きりわり
「きりわり」という言葉を初めて聞いたのは、天狗山の麓にある松ケ枝中学校に入学した昭和46年(1971年)だった。
松中(まっちゅう)は、最上小校区全域と、緑小、入船小校区の一部が校区となっている。基本的にはその3校から、生徒が集まってくる。最大集団は何といっても全入の最上小で、クラスの半分弱を占めていた。わが母校緑小は第二勢力、入船小は最小集団だった。最小といってもクラス40名中、10名弱は在籍していたので、現在の小中学校の状況とは大分違うかもしれない。
さて、自分の住んでいる地域を表すのに、丁目や番地だけではなく、通りや、建物、商店、ランドマークなどで表すのは多いと思う。
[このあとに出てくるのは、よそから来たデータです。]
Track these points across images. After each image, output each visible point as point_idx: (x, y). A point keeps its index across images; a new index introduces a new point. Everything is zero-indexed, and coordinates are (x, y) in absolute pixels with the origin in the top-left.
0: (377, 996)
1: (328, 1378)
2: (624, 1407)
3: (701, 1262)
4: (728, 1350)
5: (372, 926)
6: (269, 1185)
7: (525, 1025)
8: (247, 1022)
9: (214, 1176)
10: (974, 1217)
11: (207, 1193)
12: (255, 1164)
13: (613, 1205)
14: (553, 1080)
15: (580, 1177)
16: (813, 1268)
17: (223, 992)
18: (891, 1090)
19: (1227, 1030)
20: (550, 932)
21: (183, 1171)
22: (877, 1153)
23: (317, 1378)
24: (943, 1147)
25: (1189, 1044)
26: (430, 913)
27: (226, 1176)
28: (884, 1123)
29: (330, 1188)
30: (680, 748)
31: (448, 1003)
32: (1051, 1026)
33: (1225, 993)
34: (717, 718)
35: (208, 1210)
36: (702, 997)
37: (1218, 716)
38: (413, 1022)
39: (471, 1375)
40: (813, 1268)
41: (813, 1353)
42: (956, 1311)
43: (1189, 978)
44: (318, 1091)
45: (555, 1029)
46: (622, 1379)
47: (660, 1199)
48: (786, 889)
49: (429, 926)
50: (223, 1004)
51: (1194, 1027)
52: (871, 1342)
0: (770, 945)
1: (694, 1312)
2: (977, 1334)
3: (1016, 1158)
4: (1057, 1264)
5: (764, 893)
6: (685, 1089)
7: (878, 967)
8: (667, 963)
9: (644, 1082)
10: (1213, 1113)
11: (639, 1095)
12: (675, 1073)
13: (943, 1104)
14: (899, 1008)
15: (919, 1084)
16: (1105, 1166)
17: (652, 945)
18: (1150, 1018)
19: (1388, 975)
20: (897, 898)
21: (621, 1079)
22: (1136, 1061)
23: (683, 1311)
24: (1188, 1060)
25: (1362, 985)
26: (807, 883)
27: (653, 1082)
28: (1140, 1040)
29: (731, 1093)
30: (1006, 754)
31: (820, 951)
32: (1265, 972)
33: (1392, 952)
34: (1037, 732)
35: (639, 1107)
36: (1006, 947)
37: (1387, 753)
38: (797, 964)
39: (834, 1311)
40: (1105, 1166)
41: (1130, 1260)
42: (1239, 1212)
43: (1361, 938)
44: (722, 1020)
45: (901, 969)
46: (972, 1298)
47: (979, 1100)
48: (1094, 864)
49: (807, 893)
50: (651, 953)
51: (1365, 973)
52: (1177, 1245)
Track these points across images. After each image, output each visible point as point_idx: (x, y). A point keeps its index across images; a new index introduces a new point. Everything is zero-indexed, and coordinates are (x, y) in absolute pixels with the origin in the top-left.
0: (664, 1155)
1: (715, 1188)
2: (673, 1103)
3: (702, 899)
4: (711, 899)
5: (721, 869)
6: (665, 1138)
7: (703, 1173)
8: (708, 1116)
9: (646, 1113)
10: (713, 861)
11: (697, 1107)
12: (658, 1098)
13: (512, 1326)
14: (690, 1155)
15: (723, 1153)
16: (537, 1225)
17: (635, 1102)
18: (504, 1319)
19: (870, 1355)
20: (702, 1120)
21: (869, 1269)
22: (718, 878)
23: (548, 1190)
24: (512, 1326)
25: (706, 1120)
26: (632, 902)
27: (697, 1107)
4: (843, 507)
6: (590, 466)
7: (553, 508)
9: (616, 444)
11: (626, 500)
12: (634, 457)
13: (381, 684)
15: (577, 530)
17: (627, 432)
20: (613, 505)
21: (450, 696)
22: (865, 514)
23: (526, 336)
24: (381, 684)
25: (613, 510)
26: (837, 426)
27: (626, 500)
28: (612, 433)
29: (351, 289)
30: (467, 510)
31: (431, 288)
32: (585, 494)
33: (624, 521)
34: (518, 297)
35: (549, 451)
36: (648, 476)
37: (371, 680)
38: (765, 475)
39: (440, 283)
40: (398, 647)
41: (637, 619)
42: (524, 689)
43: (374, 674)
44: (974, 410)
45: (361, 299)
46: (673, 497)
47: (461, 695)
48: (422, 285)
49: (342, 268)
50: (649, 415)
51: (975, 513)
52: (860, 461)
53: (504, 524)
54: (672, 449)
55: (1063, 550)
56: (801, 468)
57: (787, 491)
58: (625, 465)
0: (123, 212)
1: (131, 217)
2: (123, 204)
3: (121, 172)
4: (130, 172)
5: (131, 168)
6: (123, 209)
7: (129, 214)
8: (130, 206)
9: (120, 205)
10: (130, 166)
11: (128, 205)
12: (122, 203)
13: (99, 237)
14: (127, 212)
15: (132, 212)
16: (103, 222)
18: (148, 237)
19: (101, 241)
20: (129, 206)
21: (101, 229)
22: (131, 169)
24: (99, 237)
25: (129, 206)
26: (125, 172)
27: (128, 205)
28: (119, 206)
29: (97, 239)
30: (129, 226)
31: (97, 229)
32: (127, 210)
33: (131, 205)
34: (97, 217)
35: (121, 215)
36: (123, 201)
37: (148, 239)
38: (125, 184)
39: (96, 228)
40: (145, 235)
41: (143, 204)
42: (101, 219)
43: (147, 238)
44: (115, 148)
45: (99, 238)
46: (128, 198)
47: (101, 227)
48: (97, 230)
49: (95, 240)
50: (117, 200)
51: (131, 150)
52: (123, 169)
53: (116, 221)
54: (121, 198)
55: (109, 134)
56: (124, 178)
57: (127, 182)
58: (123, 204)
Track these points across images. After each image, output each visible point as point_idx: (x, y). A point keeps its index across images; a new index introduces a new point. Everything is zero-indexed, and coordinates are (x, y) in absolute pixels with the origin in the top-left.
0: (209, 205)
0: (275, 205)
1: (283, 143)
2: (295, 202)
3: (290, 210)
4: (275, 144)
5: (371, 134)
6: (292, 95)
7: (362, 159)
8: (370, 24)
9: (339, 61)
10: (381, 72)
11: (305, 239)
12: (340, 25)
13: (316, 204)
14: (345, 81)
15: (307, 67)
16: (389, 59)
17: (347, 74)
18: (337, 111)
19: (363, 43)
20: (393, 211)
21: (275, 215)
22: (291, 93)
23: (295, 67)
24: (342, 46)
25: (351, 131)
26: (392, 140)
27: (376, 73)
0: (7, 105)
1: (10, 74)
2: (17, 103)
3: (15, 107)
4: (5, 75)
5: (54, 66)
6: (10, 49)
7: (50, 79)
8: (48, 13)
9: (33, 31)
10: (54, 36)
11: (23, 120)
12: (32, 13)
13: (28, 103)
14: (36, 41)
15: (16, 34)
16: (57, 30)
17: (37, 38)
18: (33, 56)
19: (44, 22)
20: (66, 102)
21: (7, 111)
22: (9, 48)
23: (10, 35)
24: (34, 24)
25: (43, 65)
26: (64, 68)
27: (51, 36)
入学クラスの自己紹介の中で、入船小出身で家は「きりわり」の下です。と言った同級生がいた。「きりわり」ってどこだ??? 聞いたことないぞ・・・。大体「きりわり」って何だ???
同じ感想を持った生徒もいたようで、先生に
「きりわりってどこですか」
「きりわりっていうのは、松ケ枝から奥沢水源地に抜ける道路にある、山を削って道路をつくった場所のことだ。厳密には地名ではないのだけれど、その地域の人たちはみんな地名のように言っているんだよ、そうだよな」
と「きりわり」の下と答えた同級生に同意を求め、みんなに教えてくれた。
その時私が思ったのは、なるほど読んで字の如く、切って割った道路か!!!
そうしたら山坂の街小樽は「きりわり」だらけじゃないか!!!
時は過ぎ、活動範囲も広がると、「きりわり」だらけの小樽で「きりわり」を地名のように使っているのがここだけだと、改めて先生の言ったことを確信している。
それはそれで面白いのだが、なぜ、松ヶ枝と奥沢の境目だけ「きりわり」と呼ぶのだろうかという疑問にもぶち当たる。ご存じの方がいたら教えてほしい・・・。
ちなみに、「きりわり」をもって松中と向陽中との境界線となっていたのだが、運動部のジョギングでも、この「きりわり」を折り返し点として使っていた。